= Maashaus =

Large room in town house

Maashaus (Maßhaus) is a spacious room taking the whole front part of a ground floor of a multi-storied Gothic or Renaissance town house.

This room was used mainly for serving beer, or other kinds of trade and craft. It was not heated. It also worked to link together other parts of the house, since it held a staircase to the first floor above ground (where the owner lived) and to the basement, an archway or similar passage to the courtyard and so on. The ceiling was almost always vaulted and was often supported by an asymmetrically placed central column. It was separated from the street or the arcade by a wall with a doorway and one or more windows.

==Origins==

Maashauses started to appear in the 13th century as a manifestation of the trend to sequester the living quarters of a burghers' house to the first floor. What used to be a main living room of the house, the so-called smoke abode, kept only its public, trade and craft functions, which remained on the ground floor, because they required the proximity of the cellar, the courtyard and especially the street entrance.
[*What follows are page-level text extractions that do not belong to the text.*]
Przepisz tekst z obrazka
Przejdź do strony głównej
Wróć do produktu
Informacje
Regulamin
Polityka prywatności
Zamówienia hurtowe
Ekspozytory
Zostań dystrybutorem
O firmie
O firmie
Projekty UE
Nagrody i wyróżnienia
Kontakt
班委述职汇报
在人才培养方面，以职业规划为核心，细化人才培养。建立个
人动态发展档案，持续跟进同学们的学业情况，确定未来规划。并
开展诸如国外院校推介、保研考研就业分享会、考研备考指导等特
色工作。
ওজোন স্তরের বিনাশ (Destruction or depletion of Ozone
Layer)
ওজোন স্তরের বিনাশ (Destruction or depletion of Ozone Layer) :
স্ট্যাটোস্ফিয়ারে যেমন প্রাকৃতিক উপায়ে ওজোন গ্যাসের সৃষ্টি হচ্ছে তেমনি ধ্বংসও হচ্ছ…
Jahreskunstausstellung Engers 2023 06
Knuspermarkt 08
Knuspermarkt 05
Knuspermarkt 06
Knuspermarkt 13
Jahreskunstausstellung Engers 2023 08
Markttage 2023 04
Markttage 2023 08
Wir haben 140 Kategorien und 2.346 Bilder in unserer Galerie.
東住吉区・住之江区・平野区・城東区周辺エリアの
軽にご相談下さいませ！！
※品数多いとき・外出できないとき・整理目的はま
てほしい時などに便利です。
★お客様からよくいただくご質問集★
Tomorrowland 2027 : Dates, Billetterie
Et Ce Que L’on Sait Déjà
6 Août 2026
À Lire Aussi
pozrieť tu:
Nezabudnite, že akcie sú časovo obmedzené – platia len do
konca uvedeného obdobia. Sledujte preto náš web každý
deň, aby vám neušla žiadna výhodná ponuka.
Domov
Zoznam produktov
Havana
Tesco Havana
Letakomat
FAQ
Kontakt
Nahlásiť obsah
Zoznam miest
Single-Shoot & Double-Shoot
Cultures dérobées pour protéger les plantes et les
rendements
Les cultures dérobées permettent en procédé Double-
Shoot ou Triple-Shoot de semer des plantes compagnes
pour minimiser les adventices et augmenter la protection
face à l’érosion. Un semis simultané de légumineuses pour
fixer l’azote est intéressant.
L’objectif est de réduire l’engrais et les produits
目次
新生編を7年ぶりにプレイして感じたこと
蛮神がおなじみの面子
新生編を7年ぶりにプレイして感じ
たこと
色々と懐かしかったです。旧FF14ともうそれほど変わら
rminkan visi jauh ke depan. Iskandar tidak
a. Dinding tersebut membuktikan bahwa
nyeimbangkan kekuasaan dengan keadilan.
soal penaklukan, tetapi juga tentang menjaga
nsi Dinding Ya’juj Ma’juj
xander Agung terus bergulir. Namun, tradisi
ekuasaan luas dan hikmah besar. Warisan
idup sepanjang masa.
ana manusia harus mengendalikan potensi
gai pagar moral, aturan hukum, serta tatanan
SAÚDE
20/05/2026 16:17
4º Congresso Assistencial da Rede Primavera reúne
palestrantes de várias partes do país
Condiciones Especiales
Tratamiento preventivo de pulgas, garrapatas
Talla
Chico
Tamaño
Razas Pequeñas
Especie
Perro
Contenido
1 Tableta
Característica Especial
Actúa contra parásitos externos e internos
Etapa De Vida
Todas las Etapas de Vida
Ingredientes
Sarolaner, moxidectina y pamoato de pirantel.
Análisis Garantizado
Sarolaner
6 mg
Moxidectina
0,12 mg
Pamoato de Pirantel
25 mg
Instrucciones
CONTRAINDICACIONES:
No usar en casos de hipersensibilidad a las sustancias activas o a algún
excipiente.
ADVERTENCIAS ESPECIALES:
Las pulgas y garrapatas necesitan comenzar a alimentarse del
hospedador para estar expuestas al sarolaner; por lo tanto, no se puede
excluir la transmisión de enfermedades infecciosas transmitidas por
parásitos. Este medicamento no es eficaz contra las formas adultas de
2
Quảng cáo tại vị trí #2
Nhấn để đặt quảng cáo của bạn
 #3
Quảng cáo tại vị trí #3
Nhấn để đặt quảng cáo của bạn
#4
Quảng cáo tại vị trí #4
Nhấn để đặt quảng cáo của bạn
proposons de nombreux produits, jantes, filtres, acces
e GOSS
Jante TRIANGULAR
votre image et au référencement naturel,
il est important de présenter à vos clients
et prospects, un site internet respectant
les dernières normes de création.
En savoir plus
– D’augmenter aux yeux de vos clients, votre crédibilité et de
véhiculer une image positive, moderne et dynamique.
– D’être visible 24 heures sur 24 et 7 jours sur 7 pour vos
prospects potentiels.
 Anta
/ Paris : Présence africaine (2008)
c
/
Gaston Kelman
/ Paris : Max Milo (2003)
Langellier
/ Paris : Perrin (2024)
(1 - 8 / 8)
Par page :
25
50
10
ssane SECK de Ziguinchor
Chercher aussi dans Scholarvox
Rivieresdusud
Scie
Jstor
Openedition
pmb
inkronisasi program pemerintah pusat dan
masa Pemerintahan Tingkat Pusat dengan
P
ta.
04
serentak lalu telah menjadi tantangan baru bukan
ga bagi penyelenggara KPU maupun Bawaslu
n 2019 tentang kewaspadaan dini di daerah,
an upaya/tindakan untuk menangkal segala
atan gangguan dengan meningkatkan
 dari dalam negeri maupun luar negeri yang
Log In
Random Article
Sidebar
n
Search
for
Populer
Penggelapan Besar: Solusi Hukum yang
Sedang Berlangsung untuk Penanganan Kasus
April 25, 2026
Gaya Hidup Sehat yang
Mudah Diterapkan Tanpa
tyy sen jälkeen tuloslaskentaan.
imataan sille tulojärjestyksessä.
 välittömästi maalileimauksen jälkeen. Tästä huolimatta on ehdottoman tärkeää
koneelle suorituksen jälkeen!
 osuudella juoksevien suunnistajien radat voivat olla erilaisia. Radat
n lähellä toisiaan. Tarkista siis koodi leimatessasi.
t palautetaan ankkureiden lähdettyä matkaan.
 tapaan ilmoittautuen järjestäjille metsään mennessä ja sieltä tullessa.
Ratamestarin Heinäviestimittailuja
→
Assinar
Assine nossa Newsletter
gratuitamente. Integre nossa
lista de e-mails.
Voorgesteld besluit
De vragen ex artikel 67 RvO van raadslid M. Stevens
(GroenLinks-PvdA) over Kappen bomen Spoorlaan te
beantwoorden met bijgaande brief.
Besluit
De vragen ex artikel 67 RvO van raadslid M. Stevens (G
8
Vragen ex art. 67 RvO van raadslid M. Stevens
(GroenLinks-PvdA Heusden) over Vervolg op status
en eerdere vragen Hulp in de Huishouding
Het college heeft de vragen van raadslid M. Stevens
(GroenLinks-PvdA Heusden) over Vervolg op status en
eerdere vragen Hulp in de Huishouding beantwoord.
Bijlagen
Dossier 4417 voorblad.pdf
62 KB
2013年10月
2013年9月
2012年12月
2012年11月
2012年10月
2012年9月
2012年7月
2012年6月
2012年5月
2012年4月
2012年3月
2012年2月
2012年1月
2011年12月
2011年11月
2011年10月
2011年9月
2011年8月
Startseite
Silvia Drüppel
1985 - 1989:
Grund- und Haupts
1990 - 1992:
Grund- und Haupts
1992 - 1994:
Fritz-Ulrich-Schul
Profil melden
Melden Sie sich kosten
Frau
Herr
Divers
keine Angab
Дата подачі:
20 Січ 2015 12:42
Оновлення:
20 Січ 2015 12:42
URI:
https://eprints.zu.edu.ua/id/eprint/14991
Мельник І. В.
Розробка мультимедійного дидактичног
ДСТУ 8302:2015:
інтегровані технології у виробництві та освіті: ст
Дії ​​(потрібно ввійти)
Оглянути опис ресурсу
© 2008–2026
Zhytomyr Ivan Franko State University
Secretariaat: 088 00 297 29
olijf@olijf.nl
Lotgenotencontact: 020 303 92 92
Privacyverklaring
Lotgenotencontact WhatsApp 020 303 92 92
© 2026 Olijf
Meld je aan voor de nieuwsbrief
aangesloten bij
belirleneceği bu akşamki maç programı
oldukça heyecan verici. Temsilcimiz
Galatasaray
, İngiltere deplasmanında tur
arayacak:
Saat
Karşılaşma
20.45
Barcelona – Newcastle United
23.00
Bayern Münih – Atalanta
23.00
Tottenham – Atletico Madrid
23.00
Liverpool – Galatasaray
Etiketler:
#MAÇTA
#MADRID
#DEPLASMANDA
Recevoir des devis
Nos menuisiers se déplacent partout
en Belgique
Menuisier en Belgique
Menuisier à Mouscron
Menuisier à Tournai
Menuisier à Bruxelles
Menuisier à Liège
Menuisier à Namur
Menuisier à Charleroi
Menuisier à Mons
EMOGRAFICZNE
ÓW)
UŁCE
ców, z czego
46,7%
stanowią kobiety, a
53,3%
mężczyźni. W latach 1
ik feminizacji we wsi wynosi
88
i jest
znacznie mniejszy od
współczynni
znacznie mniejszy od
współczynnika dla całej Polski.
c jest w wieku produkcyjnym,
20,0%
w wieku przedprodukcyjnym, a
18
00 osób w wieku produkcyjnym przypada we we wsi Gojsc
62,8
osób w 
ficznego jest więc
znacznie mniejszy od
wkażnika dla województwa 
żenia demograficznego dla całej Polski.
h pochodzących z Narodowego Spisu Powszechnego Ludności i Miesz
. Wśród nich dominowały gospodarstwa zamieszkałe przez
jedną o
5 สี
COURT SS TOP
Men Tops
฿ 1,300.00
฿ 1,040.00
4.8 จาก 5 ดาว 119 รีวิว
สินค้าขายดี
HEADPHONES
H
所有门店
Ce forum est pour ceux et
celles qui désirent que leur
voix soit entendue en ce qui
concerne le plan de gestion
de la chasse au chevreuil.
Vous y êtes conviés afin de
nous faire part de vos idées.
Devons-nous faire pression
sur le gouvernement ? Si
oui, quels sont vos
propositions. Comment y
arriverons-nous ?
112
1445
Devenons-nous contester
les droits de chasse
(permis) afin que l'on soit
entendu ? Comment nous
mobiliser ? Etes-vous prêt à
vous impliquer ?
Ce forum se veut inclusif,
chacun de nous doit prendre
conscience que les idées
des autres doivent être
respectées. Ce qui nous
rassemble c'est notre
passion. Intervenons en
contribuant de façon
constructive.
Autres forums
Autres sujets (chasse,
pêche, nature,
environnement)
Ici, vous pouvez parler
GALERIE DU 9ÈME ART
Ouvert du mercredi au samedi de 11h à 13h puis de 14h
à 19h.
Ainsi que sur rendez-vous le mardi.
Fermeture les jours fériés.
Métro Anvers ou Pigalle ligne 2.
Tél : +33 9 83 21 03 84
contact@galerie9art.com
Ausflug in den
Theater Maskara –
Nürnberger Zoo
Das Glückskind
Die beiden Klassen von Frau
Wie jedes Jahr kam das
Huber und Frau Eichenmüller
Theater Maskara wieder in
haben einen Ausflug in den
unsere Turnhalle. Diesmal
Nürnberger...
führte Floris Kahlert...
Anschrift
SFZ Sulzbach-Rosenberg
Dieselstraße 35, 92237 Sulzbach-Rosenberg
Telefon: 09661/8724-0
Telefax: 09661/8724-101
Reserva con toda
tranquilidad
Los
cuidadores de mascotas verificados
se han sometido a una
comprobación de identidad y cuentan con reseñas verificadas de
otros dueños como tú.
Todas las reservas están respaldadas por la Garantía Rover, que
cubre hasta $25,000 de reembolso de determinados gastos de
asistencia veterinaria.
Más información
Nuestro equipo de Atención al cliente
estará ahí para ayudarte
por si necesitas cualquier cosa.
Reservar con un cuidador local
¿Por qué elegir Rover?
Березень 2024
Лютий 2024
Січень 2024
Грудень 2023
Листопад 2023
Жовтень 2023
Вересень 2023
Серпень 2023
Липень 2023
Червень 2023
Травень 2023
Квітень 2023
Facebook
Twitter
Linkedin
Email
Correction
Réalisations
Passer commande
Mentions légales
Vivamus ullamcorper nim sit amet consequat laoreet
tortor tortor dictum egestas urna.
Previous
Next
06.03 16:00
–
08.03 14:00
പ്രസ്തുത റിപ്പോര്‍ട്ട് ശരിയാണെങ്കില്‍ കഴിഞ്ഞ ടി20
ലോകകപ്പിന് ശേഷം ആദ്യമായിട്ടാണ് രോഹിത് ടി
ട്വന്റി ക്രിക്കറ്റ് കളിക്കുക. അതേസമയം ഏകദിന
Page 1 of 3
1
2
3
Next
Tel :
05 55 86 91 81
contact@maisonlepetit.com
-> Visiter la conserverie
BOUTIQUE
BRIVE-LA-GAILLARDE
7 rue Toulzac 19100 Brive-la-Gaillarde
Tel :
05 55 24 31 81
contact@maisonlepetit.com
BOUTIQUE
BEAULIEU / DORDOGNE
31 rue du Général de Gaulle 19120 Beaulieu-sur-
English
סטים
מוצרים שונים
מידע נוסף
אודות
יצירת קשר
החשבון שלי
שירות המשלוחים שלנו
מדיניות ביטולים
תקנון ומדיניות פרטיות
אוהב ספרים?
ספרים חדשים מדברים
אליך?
The trade activities involved mainly the aforementioned serving of beer, which is related to the brewing rights (in the Middle Ages a vast majority of burghers' houses were granted this right), but other trade and crafts were performed there also.

==Maashauses in Bohemia==

In the 19th century most maashauses were converted to private shops. Later, they were being renovated in many historic cities as part of restoration activities in the socialist period. To this day, maashauses are found in many buildings in the centers of Česky Krumlov, Slavonice and so on. After 1989 many maashauses were again employed for retail or by pubs and restaurants.

==Etymology==
"Maß“ is an old unit of volume (approximately equivalent to 1.4 L), used for measuring mainly beer, haus means a "house“ in German, but in the past it could also stand for the main living room of a house. Therefore, maashaus could be translated as a "beer house".